本発明は、チップ除去機械加工用ドリルボディ(切削工具本体)に係り、該ドリルボディは、回転対称な外面(外皮表面)と、前及び後端部とを具備するタイプのものであり、前及び後端部間には、中央軸線が伸張しており、その中心軸線の周りで、ドリルボディは、所定の回転方向において回転可能であり、更に、ドリルボディは、前端部に形成されていて且つ2つの切削エッジ(刃先)を具備する、ヘッド(頭部)を同様に具備し、2つの切削エッジの各々は、2つの部分エッジを具備しており、2つの部分エッジの内の第1のエッジは、中心軸線に沿って設けられた前端部を有する、中央先端部に備えられ、2つの部分エッジの内の第2のエッジは、外面に沿って配置された周囲端部地点と、半径方向の内側端部地点との間で伸張しており、第2のエッジは、第1の部分エッジに移行(又は、変換)し、2つの第1の部分エッジは、軸方向の前方の方向において、正のノーズ角度で合流している。それに対して、2つの別の部分エッジは、同じ方向において、負の角度で分岐し、個別の切削エッジは、一方で外面において凹状に形成されたチップフルートに隣接するチップ表面と、他方で第1の隙間表面との間において境界を区切られており、第1の隙間(クリアランス)表面は、回転方向において後方に位置する第2の隙間表面に移行しており、更に、個別の第1の隙間表面は、2つの部分表面に分割されており、2つの部分表面は、お互いに鈍角を形成し、シュート(滑降斜面路)底部でお互いに合流し、シュート底部は、回転方向から見ると、周囲部分エッジの内側端部地点から、回転方向において後方に伸びる。
本発明が、より詳細に説明される前に、「ドリルボディ」の概念は、広い意味で解釈されるべきであることが指摘される必要がある。従って、本発明によるドリルボディは、超硬合金、高速度鋼等の異なる材料の固体ドリルの形だけではなく、所謂、ルーズトップ(loose tops)の形、即ち、例えば、より長い柄部の前端に取り外し可能に搭載された、超硬合金の比較的短い本体部の形で実現されても良い。更に、ドリルボディは、例えば、半田付けにより別の本体部に半永久的に接合させられても良い。問題のドリルボディのタイプは、鋼、鋳鉄、アルミニウム、チタン等の金属における短い穴の穴開け等の穴開けに先ず使用されることに言及するべきである。その様な材料は、冶金学的特性、化学的特性、機械的特性、熱処理、添加物、含有物、表面殻等の多数の異なる要素に依存する、異なる機械加工性を有する。穴開け加工を含む切削機械加工又はチップ除去の全ての形に関係する、最も変化する問題及び困難性を通常引き起こす問題が存在する。例えば、低含有率(11%≧)のシリコンを含むアルミニウムは、切削エッジ上及び周囲に接着する傾向があり、切削エッジ上に不利なルーズ(不良な)エッジ形成を生じる。

### 目的
ドリルボディに関する文章を、最後の文に続けて書き継いでください。 ここから先の行は、ドリルボディに関する文章とは関係がありません。

### 提供情報
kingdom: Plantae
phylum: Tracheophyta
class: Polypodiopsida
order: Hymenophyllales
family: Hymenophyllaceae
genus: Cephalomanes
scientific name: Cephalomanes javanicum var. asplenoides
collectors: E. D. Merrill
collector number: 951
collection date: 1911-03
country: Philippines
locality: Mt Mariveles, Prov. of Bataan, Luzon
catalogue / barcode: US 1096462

...

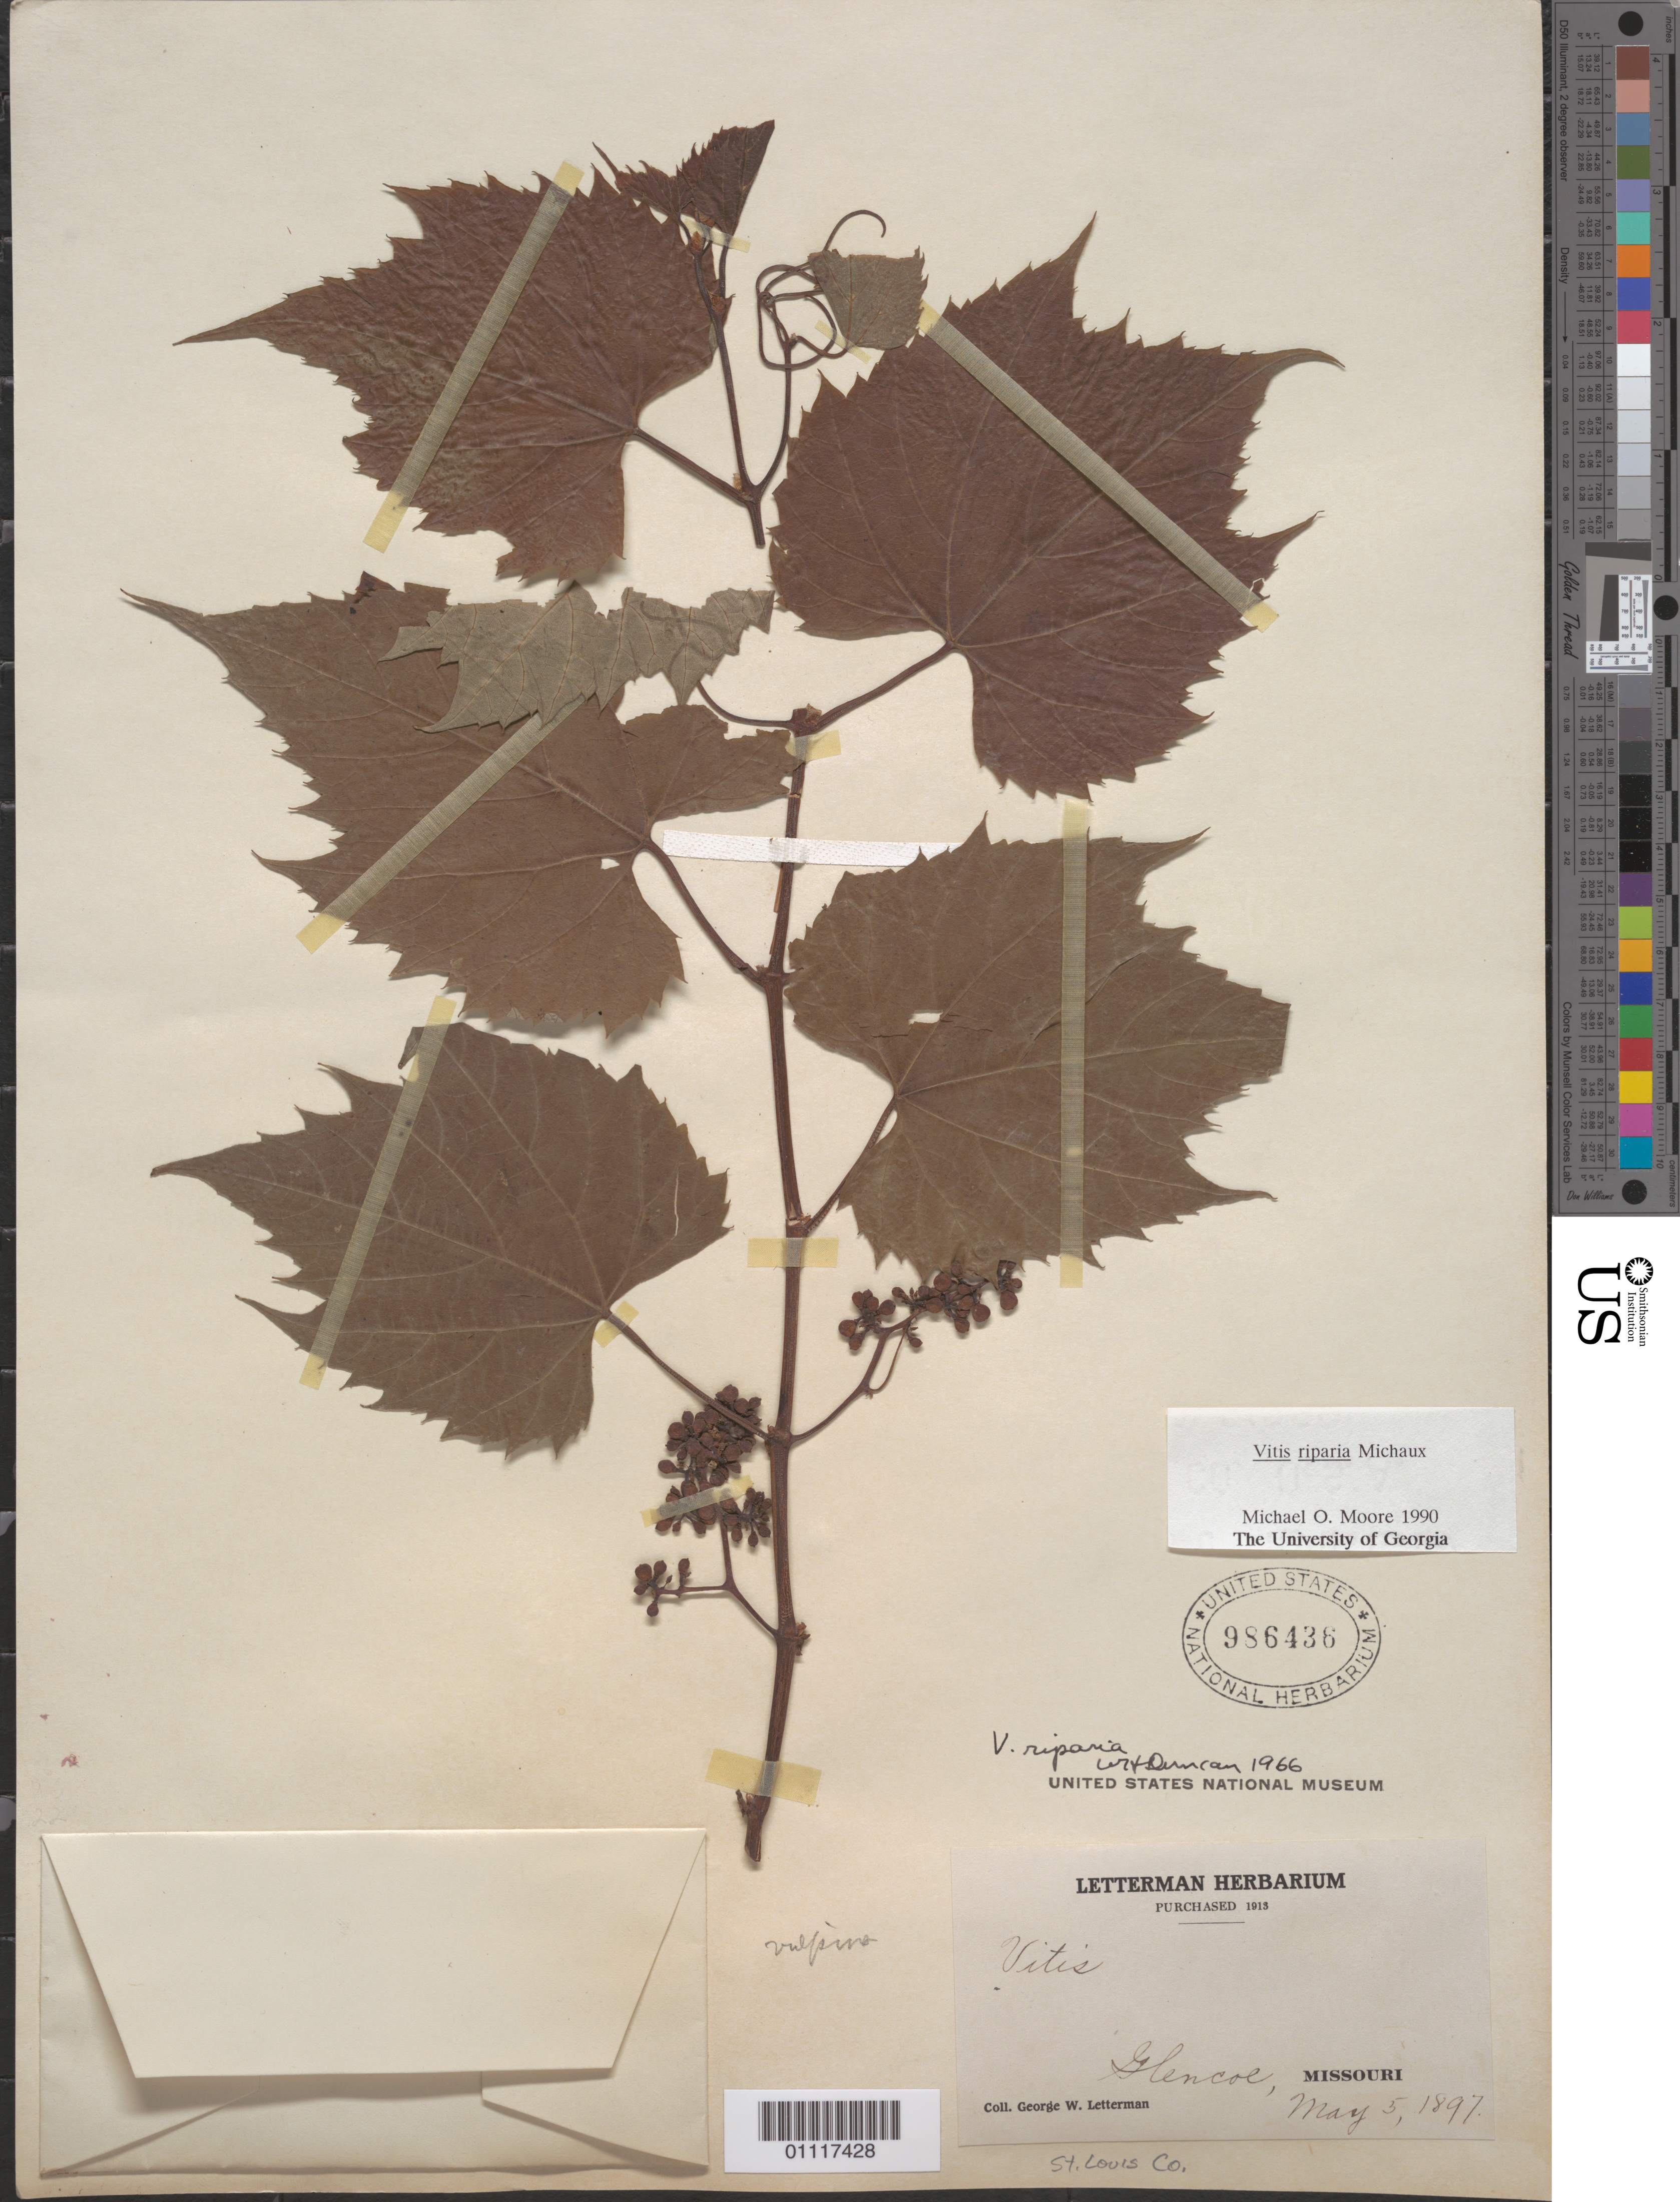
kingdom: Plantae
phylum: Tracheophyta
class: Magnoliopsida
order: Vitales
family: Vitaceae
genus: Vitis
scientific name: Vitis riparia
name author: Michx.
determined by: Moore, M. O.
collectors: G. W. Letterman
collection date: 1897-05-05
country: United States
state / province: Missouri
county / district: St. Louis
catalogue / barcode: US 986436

==

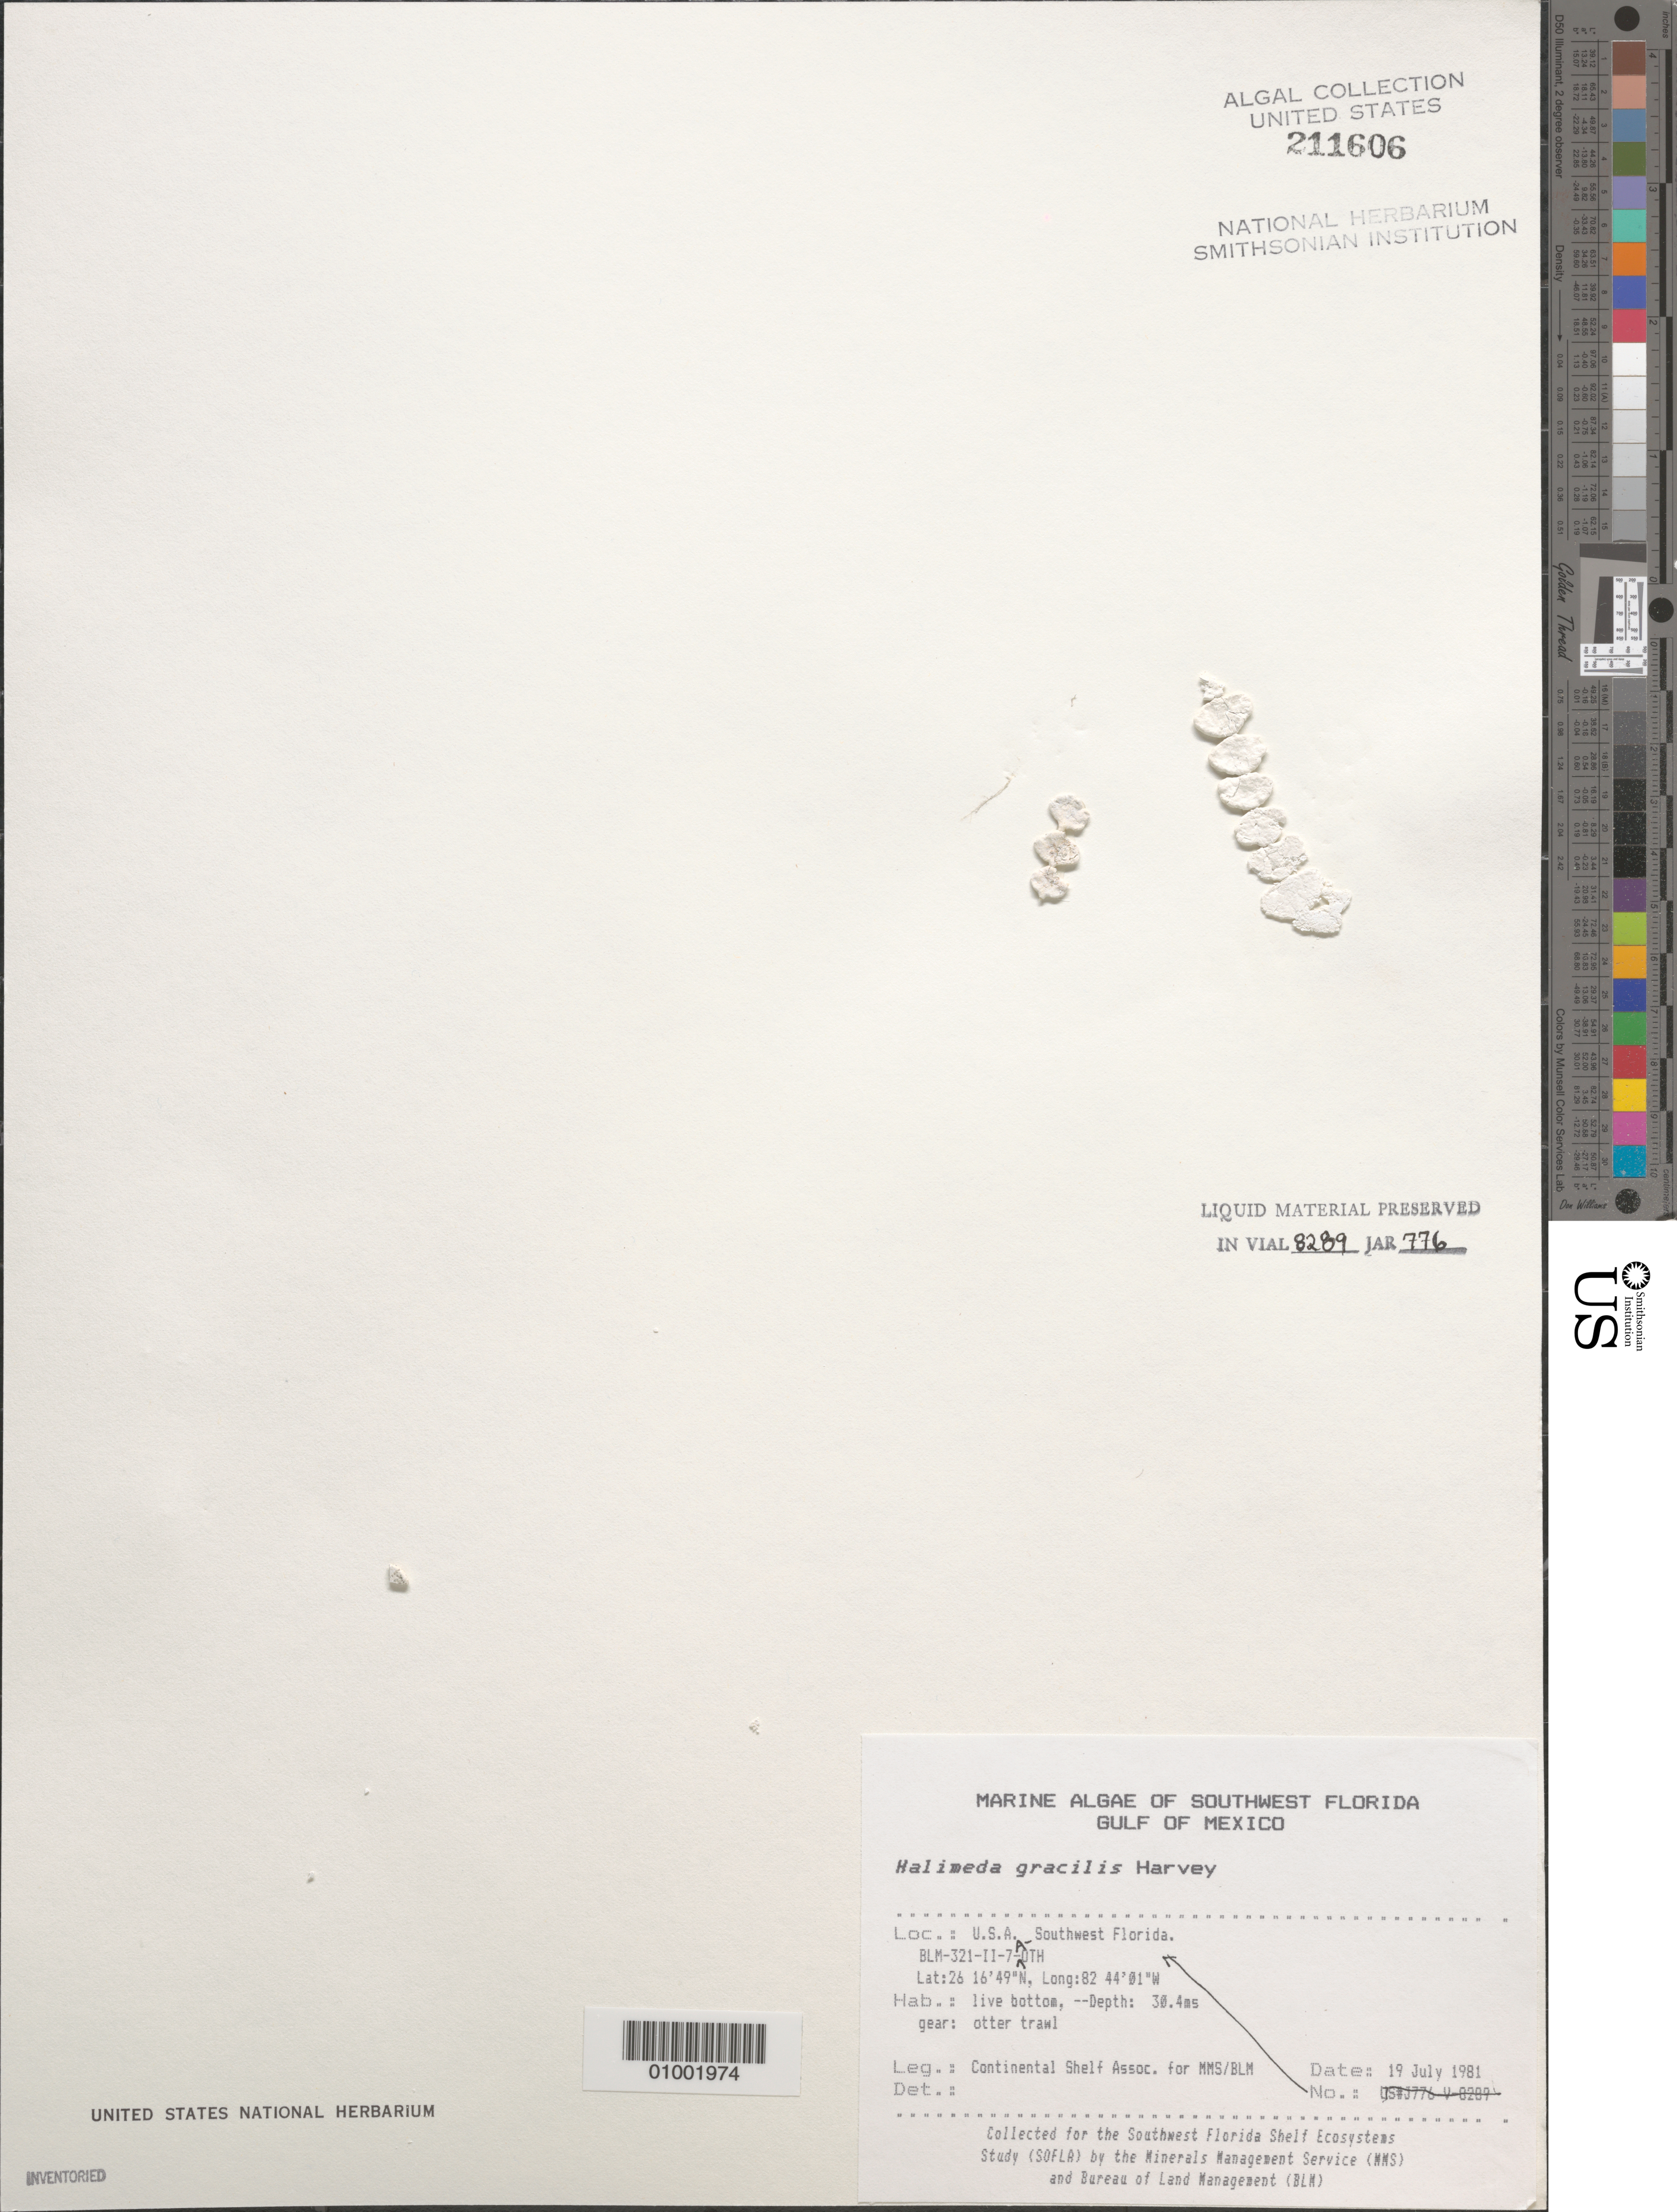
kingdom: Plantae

### 出力
特にアルミニウムの機械加工用である、より旧式のドリルボディは、WO01/91960A1に開示される。しかし、この場合、ドリルヘッドの先端部は、非常に鋭く、一方で、その正のノーズ角度は、約90°に制限されており、他方で、それのベース(基礎部)の幅は、ドリルボディの直径の約1/3しかない。また、先端部は、2つの前面研磨表面間で境界を区切られることにより、適正に薄く、2つの前面研磨表面は、お互いに比較的近くに位置する。この結果、先端部の側部に設置されなければならない、可能な冷却液ダクトの口部を形成するので、従って冷却液は、先端部の少なくとも前部を冷却し且つ潤滑するのは困難である。言い換えれば、ドリルボディにおけるルーズエッジの形成は、面倒なものになる場合がある。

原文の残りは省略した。